The Weekly Ringer

The University of Mary Washington Student Newspaper

That's What She Said

2 min read

BY BRITTANY De VRIES

Bristol Palin told her mother she was pregnant and made headline publicity. Then again, not every 17-year-old girl has Republican GOP vice presidential candidate Sarah Palin as her mother. Though such retaliation from an abstinence-free lifestyle may get some Republicans howling, it does seem that young Palin’s standing in support of strong family values has given conservatives a reason to coo, and Democrats to fume.

The point is, regardless of parties, young women like Palin aren’t trying to make a political statement with young pregnancy, the media is. Women are making a statement about sexual liberation. Pregnancy is often what happens a couple weeks later, a stressful afterthought while a girl bites her lip and stares at the purple EPT test lying on the bathroom sink.

Youth pregnancy is, hopefully, a responsible decision, made by women like Palin who believe they have the time and energy to commit to such a decision.

Maybe I didn’t go into labor, but recently I’ve been feeling the stress, the headache, the sleeplessness, the consumption of body, mind, and time with my own beautiful, little six-week-old baby–puppy.
She howls, she whines, and she terrorizes the cat. She won’t eat her food, certainly not her pills, but will eat anything she finds on the floor. She doesn’t understand “No” until the 30th try. She hates her crate, she tells me every night, so loud in fact that she announces her agony to the residents downstairs (I ignored the late-night knock on my door and let her out of her crate that night so the cops wouldn’t come rolling by). Best of all, when it’s time to pee, which I believe is every 20 minutes or so, this little German Shepherd doesn’t have luxuries like Huggies and she finds the cushy bathroom rug and kitchen floor more comfortable on her bottom than the grass outside–every time.
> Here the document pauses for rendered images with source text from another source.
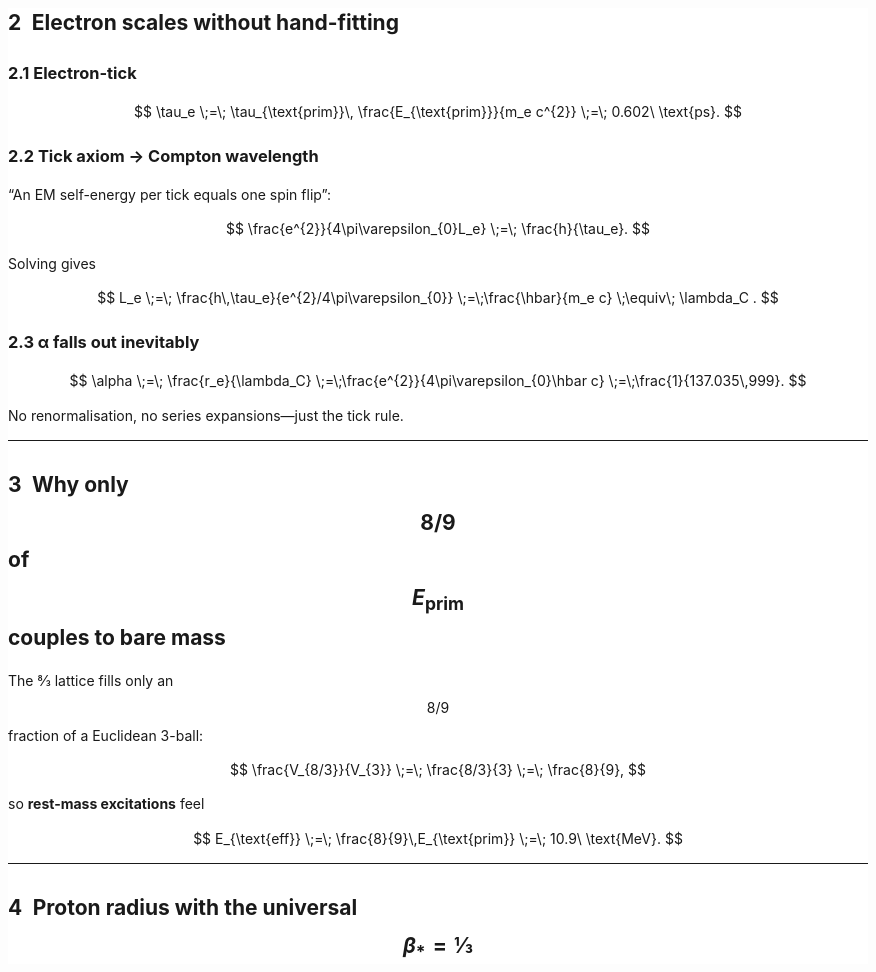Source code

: 
## 2 Electron scales without hand-fitting

### 2.1 Electron-tick  
$$
\tau_e \;=\; \tau_{\text{prim}}\,
            \frac{E_{\text{prim}}}{m_e c^{2}}
          \;=\; 0.602\ \text{ps}.
$$

### 2.2 Tick axiom  →  Compton wavelength  
“An EM self-energy per tick equals one spin flip”:

$$
\frac{e^{2}}{4\pi\varepsilon_{0}L_e} \;=\; \frac{h}{\tau_e}.
$$

Solving gives  

$$
L_e \;=\; \frac{h\,\tau_e}{e^{2}/4\pi\varepsilon_{0}}
      \;=\;\frac{\hbar}{m_e c}
      \;\equiv\; \lambda_C .
$$

### 2.3 α falls out inevitably  

$$
\alpha \;=\; \frac{r_e}{\lambda_C}
           \;=\;\frac{e^{2}}{4\pi\varepsilon_{0}\hbar c}
           \;=\;\frac{1}{137.035\,999}.
$$

No renormalisation, no series expansions—just the tick rule.

---

## 3 Why only$$8/9$$ of $$E_{\text{prim}}$$ couples to bare mass
The 8⁄3 lattice fills only an $$8/9$$ fraction of a Euclidean 3-ball:

$$
\frac{V_{8/3}}{V_{3}} \;=\; \frac{8/3}{3} \;=\; \frac{8}{9},
$$

so **rest-mass excitations** feel

$$
E_{\text{eff}} \;=\; \frac{8}{9}\,E_{\text{prim}} \;=\; 10.9\ \text{MeV}.
$$

---

## 4 Proton radius with the universal $$\beta_* = ⅓$$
For a brief moment, I had forgotten my life was already consumed as 24/7 puppysitter.

“Want to see a movie?” my friend asked.

“Sure,” I said happily, then I felt little teeth chewing at my pant leg.

“Oh, nevermind,” I said. “I forgot I have a puppy.”

She laughed. “One day you’ll say that about your kids.”

As far as I’m concerned, I’ve already had one.

Kudos to Palin for standing her ground despite the obnoxious heat of politics, for taking responsibility as a woman should, whether through pregnancy or abortion, despite the angst of the public eye.

Speaking in political terms though, I’ll admit that after one puppy, may it be dog or child, reliable birth control is my high-profile platform for many, many years to come.